Companies and their customers can easily be named generally alternative but if this is done then the true essence of Goth should be remembered. The meaning of Goth is not so big to alternative companies when the Gothic style of clothing applies to all kinds of different alternative lifestyles also besides Goth, hence the focus of alternative clothing stores is not solely on customers of the Goth subculture. The main focus of the interviewed Gothic entrepreneurs is mostly on the idea of alternative clothing rather than simply Goth. When using the term alternative lifestyle, it is easy to get a wider audience and know just a little about everything, when one is actually in the scene itself like the British entrepreneurs tend to be, the companies can actually target their customers better and focus on them hundred percent.
Underground fashion, rather than popular culture or mainstream, is often favoured by the representatives of a subculture. Mainstream is even considered negative by some since the concept of Goth subculture has started to incline more toward it in the recent years and popular culture and media are showing more interest towards the subculture.

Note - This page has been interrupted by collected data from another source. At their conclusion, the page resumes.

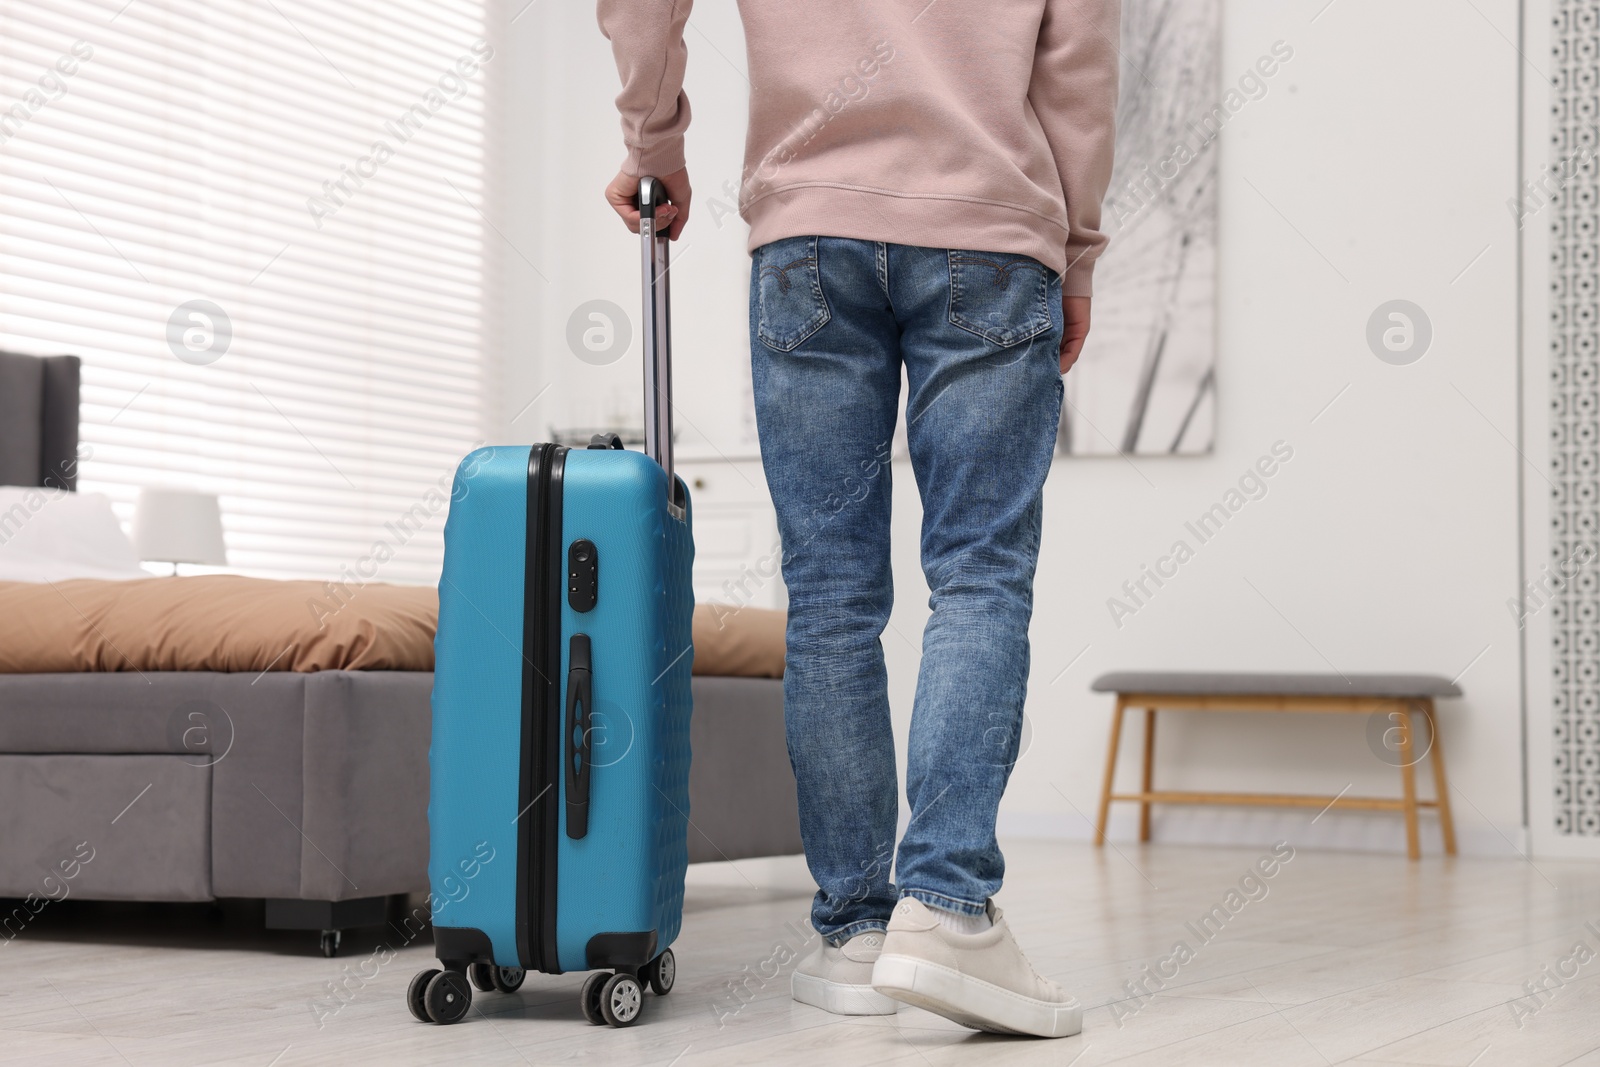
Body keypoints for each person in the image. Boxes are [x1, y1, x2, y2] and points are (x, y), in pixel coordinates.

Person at [598, 0, 1118, 1039]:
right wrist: (1077, 245)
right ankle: (950, 908)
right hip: (989, 229)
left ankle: (854, 932)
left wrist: (655, 143)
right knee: (978, 573)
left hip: (807, 234)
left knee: (830, 592)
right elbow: (1079, 65)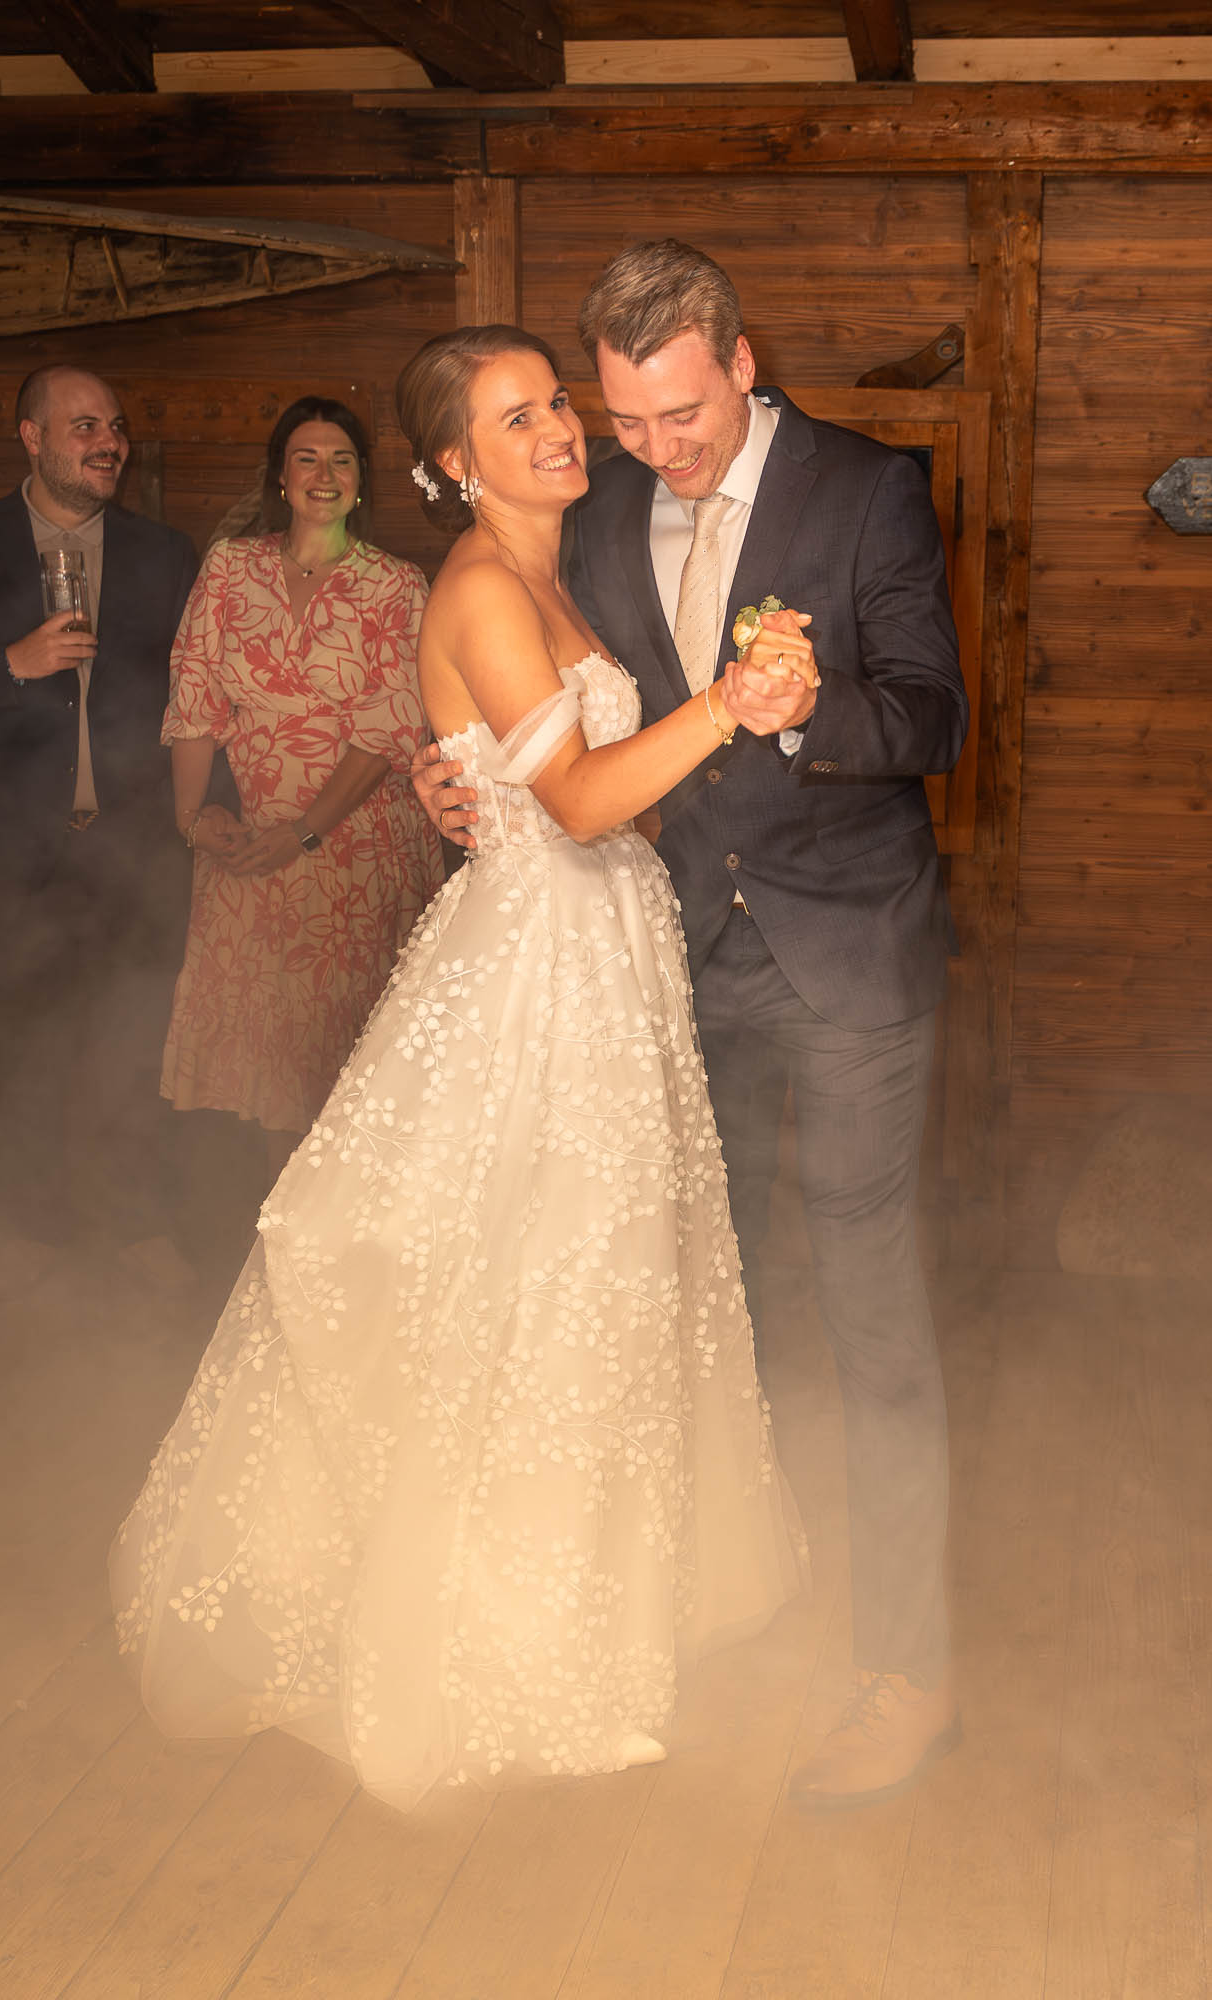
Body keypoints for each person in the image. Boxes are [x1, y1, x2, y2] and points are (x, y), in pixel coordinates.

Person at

When the clientele of a company is generally alternative but leaning more towards mainstream rather than underground, many of the customers still may very well be Goth. This is because some Goths today are not against the fact that the subculture inclines towards mainstream and some Goths are teenagers, likely to be Goth for a while and then change their mind and style to something else. On top of this, Gothic subculture itself can easily be blended into the general notion of alternative lifestyle when one is Goth they are automatically alternative at least from the point of view of popular culture. Thus, some of the interviewed entrepreneurs commented that they wish to keep their store underground enough to stay away from the mainstream but alternative enough to attract customers of all subcultures. Although, this is inevitable when alternative lifestyle consists of so many different concepts that even the representatives from popular culture fit into it.
Additionally, this can apply to many different types of companies, but it is important to note that when a specific subculture is the target group of a company, hardly anyone from the popular culture will mix in with the clientele. The main reason for this is diverse of products, it is easier to please customers of alternative lifestyle when something here or there is bound to catch one’s eye but when selling to a subculture the products are almost always very specific to that one scene. In general, underground fashion is more accessible to the mainstream as the style of any specific subculture often tends to be a distant concept to the popular culture.